The baking industry, owing to the labor-intensive manufacturing processes, has always had to deal with a shortage of skilled labor and the need to train and develop the workforce. Compounding this issue is this evolution in technology, which has changed the skills required to work in this industry.
So, what is a skilled worker? Certainly, most would agree it is a person who has the knowledge and ability needed to perform a job. But how does one develop that experience? Today, and likely just as in the past, it will be developed on the job. After that happens, the next steps become clearer and the tasks more identifiable.
The first step is crafting or reviewing the job description for the position or positions in question. Identifying the tasks an individual will need to demonstrate competency is essential. Once the tasks are identified, each one then needs to be broken down into the skills needed to perform them. The skills are the personnel knowledge, expertise and dexterity people need to be independent, efficient and safe at their jobs.

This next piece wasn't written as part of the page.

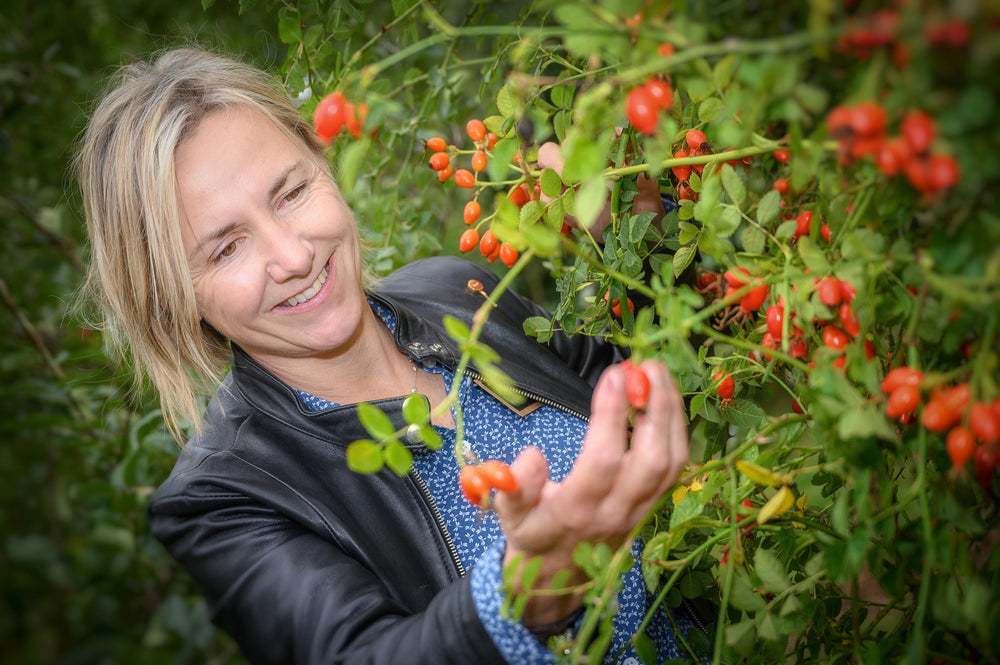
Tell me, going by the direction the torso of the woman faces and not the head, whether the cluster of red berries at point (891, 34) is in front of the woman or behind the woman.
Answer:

With a clear understanding, a company can determine which skills an applicant will be required to demonstrate and which ones management is willing to develop. Since different positions require many of the same skills required, it is not unreasonable to take on skills development or enhancement. There are some very good online training programs available for math, computers, operation, troubleshooting, maintenance and others. This also may broaden the pool of acceptable applicants.

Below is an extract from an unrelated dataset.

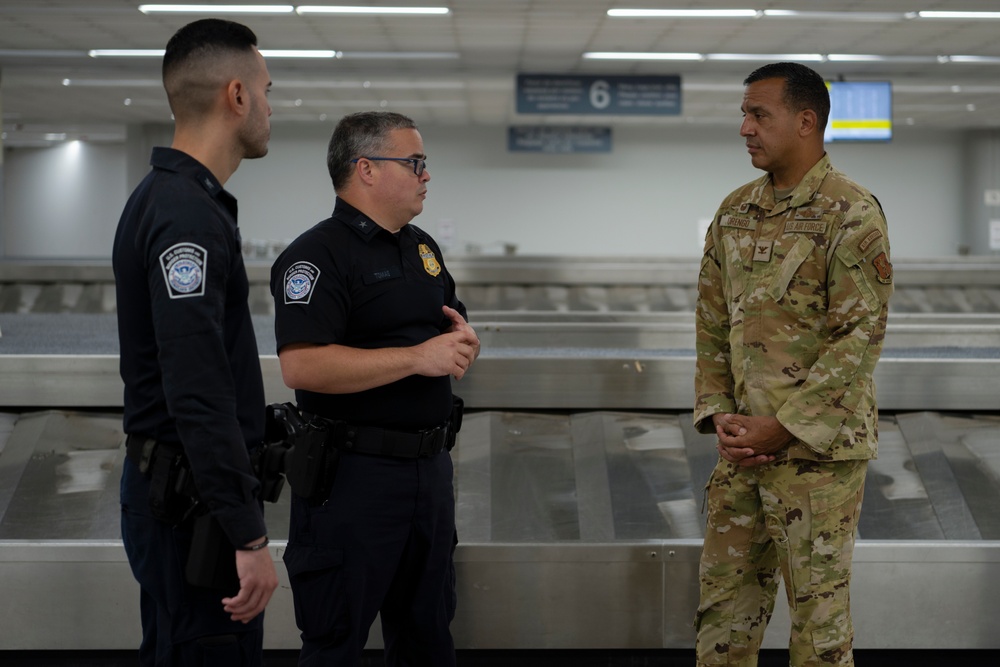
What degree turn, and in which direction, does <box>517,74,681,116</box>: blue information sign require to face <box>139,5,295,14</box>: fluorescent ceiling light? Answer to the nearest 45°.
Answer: approximately 45° to its right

With the requirements assessed, the company must decide how an individual will be trained. Job-specific training should include an orientation to the plant and a review of work and safety rules and practices. Whether an operator, mechanic, sanitor, supervisor or someone with bakery experience, the employee should become qualified in the safe operation of equipment and processes he or she will be operating and/or maintaining. The options here are rather limited: using the equipment manufacturer’s trainer, on the job with experienced workers or self-guidance through training aids.
Having defined the development program and the equipment- and process-specific training, an orientation program can be developed for each position. A defined program has multiple advantages: The cost basis for each hire can be quantified, the value of employee retention understood, the training program easily implemented, and trainers can be identified. A defined program is also a great selling tool for prospective candidates. When interviewing, providing the candidate with the skills needed and competencies expected enables them to assess their fit for the position.
The investment in training and education also enables the existing workforce to be a pool for growth into higher skilled positions. Employees know what is required and what skills they would need to be considered for advancement. It presents an opportunity for the employee and the company.